- Required task -
Format the lines from the very first one through the line containing "common name: Tawny mining bee", both included, as a Markdown table with columns named Row and Line. Give each line a row number and leave out any blank lines.

- Input rows -
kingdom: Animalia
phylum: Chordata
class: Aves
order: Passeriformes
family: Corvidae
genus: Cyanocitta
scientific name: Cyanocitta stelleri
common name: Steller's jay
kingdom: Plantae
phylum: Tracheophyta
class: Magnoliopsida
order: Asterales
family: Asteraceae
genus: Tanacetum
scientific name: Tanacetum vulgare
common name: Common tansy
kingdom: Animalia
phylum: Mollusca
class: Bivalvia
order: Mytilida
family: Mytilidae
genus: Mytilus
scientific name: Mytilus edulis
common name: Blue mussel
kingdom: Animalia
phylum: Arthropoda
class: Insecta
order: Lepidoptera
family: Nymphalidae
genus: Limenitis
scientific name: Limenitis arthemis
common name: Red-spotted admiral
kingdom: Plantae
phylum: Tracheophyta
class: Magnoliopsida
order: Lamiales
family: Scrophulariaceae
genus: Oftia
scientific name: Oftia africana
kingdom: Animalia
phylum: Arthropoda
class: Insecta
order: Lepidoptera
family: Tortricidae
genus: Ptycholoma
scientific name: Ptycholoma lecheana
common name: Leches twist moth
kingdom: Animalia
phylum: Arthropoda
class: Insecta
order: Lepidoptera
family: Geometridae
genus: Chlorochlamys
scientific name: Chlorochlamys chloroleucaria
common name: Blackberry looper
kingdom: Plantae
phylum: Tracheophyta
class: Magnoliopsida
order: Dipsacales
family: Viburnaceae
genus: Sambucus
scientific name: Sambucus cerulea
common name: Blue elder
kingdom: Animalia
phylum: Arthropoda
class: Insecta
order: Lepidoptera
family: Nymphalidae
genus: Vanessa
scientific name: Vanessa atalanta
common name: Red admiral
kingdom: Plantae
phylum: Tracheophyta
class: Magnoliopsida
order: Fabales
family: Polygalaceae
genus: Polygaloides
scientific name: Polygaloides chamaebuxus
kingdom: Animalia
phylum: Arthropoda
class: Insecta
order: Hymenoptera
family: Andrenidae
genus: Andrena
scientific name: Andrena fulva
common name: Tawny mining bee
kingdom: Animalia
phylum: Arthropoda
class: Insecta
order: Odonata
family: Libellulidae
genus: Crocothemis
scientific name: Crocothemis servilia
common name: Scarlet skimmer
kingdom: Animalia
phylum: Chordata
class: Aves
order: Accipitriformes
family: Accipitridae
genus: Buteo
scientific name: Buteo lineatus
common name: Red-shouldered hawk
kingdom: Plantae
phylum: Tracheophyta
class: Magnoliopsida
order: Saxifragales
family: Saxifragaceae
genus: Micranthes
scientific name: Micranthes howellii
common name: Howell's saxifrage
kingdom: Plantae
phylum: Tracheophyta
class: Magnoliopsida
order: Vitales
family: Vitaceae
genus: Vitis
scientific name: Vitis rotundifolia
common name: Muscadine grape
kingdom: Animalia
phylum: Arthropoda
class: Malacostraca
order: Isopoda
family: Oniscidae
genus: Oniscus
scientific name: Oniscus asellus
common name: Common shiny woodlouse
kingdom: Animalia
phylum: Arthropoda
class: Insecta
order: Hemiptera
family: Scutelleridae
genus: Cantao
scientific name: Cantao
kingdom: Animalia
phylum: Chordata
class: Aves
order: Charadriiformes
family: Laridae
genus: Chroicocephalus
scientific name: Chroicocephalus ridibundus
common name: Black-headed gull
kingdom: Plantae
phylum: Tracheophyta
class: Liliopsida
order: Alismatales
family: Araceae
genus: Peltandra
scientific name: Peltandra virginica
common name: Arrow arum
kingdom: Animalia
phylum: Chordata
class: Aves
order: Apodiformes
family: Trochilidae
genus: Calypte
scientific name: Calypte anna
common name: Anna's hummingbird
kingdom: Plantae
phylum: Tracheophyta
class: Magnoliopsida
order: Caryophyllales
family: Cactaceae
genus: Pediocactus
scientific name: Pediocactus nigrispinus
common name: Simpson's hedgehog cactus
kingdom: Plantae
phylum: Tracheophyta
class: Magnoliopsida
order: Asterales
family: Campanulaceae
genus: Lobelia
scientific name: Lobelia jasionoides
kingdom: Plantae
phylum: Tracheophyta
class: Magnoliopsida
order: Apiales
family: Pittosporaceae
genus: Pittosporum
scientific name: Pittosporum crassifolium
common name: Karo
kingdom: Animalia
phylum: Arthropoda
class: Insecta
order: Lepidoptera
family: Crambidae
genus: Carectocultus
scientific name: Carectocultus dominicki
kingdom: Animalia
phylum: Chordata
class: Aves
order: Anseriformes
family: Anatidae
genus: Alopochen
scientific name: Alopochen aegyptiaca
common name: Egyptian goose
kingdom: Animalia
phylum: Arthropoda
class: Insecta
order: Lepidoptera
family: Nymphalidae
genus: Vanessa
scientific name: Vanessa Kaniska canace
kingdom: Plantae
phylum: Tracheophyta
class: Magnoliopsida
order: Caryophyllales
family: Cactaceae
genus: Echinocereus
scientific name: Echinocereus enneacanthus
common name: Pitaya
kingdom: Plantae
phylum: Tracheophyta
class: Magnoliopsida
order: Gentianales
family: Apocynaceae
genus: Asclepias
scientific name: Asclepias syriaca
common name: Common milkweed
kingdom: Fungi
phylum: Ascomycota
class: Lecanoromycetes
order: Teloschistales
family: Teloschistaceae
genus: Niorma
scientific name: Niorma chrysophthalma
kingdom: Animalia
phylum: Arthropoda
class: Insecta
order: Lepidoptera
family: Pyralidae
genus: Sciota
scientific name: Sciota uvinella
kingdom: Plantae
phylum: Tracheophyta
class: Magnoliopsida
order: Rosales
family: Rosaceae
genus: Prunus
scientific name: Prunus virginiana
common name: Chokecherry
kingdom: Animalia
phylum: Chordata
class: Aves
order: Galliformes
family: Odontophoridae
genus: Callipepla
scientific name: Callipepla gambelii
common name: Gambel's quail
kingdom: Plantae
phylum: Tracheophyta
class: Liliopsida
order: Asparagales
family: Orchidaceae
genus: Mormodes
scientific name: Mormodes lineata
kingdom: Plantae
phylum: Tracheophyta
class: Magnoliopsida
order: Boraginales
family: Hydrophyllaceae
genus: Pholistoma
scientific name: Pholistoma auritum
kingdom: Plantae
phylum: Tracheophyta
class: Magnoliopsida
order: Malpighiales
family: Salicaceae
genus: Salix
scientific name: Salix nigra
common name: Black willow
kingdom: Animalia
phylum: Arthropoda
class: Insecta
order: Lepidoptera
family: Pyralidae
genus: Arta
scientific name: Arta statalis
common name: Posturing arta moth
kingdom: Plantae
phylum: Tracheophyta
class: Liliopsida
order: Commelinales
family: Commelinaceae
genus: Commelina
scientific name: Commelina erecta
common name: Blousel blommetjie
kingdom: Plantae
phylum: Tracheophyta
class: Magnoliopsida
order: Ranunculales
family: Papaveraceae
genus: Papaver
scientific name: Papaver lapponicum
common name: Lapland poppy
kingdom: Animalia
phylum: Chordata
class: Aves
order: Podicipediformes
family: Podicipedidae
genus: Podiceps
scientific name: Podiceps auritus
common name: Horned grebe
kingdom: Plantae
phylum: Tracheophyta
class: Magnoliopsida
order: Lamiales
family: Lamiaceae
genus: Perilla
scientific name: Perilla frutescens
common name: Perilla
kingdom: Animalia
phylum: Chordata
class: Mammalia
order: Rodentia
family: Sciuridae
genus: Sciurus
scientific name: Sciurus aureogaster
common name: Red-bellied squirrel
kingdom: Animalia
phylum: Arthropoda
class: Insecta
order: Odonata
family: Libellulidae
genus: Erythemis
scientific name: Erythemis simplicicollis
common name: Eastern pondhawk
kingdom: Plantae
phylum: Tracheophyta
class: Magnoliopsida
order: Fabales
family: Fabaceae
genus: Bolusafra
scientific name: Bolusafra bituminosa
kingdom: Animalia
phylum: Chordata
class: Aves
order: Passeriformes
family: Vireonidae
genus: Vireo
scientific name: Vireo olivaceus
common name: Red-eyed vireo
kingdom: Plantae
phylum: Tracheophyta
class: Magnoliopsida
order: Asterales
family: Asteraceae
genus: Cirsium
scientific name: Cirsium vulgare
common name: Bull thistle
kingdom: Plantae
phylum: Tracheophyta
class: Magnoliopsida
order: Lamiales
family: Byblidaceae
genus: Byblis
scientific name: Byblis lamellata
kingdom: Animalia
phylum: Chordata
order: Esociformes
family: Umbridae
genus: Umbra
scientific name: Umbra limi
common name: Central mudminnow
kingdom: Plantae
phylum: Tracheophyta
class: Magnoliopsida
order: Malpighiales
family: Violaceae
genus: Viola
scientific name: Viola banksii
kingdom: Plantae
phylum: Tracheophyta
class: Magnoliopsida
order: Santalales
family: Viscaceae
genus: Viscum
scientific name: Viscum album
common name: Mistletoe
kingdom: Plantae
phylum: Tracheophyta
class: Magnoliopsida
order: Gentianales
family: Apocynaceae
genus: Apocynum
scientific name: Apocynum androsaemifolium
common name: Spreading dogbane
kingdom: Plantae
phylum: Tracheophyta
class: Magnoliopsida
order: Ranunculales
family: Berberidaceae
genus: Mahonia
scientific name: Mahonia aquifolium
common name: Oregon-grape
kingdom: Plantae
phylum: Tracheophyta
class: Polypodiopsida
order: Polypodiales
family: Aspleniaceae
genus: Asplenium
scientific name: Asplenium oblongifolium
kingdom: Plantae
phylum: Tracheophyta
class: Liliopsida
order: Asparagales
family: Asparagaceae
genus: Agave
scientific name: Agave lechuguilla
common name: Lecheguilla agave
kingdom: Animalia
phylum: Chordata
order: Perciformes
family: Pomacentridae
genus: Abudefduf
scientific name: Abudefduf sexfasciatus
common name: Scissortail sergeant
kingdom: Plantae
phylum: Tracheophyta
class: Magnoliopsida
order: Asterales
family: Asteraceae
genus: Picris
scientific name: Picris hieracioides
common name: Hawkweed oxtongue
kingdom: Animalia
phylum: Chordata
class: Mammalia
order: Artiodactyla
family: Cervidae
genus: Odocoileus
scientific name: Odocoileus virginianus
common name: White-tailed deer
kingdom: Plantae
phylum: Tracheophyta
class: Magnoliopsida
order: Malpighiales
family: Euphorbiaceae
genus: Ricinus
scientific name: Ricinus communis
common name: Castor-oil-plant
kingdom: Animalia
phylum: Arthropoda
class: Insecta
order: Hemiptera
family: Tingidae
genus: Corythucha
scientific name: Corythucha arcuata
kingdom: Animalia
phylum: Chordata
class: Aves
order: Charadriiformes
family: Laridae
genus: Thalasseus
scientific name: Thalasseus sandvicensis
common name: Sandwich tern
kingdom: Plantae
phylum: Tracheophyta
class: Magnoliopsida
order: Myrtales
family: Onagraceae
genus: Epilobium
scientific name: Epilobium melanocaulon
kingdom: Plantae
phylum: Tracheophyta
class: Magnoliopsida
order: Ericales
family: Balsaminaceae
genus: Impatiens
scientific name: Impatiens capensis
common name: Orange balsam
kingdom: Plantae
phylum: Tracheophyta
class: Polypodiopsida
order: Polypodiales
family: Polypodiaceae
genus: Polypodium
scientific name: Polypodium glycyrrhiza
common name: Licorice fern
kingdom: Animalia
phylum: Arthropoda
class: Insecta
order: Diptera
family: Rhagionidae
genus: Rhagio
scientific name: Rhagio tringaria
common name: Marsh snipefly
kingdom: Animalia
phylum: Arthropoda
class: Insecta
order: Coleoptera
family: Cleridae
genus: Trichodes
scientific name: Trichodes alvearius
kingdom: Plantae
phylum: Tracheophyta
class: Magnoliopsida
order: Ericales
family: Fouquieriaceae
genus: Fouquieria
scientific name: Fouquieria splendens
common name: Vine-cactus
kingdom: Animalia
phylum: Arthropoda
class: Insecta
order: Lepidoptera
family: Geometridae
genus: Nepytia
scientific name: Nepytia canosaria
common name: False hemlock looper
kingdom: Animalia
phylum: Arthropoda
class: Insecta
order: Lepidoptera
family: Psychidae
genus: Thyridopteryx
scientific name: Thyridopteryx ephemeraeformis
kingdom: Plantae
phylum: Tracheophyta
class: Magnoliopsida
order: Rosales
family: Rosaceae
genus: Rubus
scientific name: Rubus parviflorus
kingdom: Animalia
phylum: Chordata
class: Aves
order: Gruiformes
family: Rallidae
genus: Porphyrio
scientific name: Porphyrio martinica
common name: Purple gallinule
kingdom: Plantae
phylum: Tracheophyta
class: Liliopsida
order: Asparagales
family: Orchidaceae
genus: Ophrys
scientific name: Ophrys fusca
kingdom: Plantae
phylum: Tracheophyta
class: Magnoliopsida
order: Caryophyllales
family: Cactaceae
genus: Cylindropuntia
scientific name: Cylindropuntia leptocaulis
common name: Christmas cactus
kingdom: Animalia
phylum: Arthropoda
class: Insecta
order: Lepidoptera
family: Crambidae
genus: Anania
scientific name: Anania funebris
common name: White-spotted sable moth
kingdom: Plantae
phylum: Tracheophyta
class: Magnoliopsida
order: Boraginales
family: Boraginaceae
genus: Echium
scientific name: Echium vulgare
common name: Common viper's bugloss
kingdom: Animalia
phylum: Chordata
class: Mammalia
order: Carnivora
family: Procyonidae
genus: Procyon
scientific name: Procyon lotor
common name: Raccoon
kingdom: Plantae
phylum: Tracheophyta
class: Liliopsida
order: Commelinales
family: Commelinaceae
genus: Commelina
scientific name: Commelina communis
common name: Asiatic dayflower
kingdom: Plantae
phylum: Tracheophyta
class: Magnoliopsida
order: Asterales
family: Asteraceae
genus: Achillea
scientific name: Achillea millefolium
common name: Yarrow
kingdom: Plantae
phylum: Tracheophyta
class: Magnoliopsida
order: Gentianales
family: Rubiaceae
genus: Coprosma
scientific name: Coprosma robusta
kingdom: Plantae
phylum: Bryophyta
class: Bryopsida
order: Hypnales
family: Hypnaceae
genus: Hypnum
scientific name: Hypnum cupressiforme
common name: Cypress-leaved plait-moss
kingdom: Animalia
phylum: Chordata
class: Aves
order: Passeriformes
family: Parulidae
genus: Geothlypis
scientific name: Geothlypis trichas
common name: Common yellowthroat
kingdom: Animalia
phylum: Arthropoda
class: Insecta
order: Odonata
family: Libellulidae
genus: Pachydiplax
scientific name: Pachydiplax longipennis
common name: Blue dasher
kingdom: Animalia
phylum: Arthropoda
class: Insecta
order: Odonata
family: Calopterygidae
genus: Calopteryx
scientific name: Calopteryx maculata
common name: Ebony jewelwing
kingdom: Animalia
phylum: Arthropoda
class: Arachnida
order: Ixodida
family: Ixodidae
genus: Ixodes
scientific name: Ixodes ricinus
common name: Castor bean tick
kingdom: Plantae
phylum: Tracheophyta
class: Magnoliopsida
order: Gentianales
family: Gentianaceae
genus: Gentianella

- Completed exercise -
| Row | Line |
|---|---|
| 1 | kingdom: Animalia |
| 2 | phylum: Chordata |
| 3 | class: Aves |
| 4 | order: Passeriformes |
| 5 | family: Corvidae |
| 6 | genus: Cyanocitta |
| 7 | scientific name: Cyanocitta stelleri |
| 8 | common name: Steller's jay |
| 9 | kingdom: Plantae |
| 10 | phylum: Tracheophyta |
| 11 | class: Magnoliopsida |
| 12 | order: Asterales |
| 13 | family: Asteraceae |
| 14 | genus: Tanacetum |
| 15 | scientific name: Tanacetum vulgare |
| 16 | common name: Common tansy |
| 17 | kingdom: Animalia |
| 18 | phylum: Mollusca |
| 19 | class: Bivalvia |
| 20 | order: Mytilida |
| 21 | family: Mytilidae |
| 22 | genus: Mytilus |
| 23 | scientific name: Mytilus edulis |
| 24 | common name: Blue mussel |
| 25 | kingdom: Animalia |
| 26 | phylum: Arthropoda |
| 27 | class: Insecta |
| 28 | order: Lepidoptera |
| 29 | family: Nymphalidae |
| 30 | genus: Limenitis |
| 31 | scientific name: Limenitis arthemis |
| 32 | common name: Red-spotted admiral |
| 33 | kingdom: Plantae |
| 34 | phylum: Tracheophyta |
| 35 | class: Magnoliopsida |
| 36 | order: Lamiales |
| 37 | family: Scrophulariaceae |
| 38 | genus: Oftia |
| 39 | scientific name: Oftia africana |
| 40 | kingdom: Animalia |
| 41 | phylum: Arthropoda |
| 42 | class: Insecta |
| 43 | order: Lepidoptera |
| 44 | family: Tortricidae |
| 45 | genus: Ptycholoma |
| 46 | scientific name: Ptycholoma lecheana |
| 47 | common name: Leches twist moth |
| 48 | kingdom: Animalia |
| 49 | phylum: Arthropoda |
| 50 | class: Insecta |
| 51 | order: Lepidoptera |
| 52 | family: Geometridae |
| 53 | genus: Chlorochlamys |
| 54 | scientific name: Chlorochlamys chloroleucaria |
| 55 | common name: Blackberry looper |
| 56 | kingdom: Plantae |
| 57 | phylum: Tracheophyta |
| 58 | class: Magnoliopsida |
| 59 | order: Dipsacales |
| 60 | family: Viburnaceae |
| 61 | genus: Sambucus |
| 62 | scientific name: Sambucus cerulea |
| 63 | common name: Blue elder |
| 64 | kingdom: Animalia |
| 65 | phylum: Arthropoda |
| 66 | class: Insecta |
| 67 | order: Lepidoptera |
| 68 | family: Nymphalidae |
| 69 | genus: Vanessa |
| 70 | scientific name: Vanessa atalanta |
| 71 | common name: Red admiral |
| 72 | kingdom: Plantae |
| 73 | phylum: Tracheophyta |
| 74 | class: Magnoliopsida |
| 75 | order: Fabales |
| 76 | family: Polygalaceae |
| 77 | genus: Polygaloides |
| 78 | scientific name: Polygaloides chamaebuxus |
| 79 | kingdom: Animalia |
| 80 | phylum: Arthropoda |
| 81 | class: Insecta |
| 82 | order: Hymenoptera |
| 83 | family: Andrenidae |
| 84 | genus: Andrena |
| 85 | scientific name: Andrena fulva |
| 86 | common name: Tawny mining bee |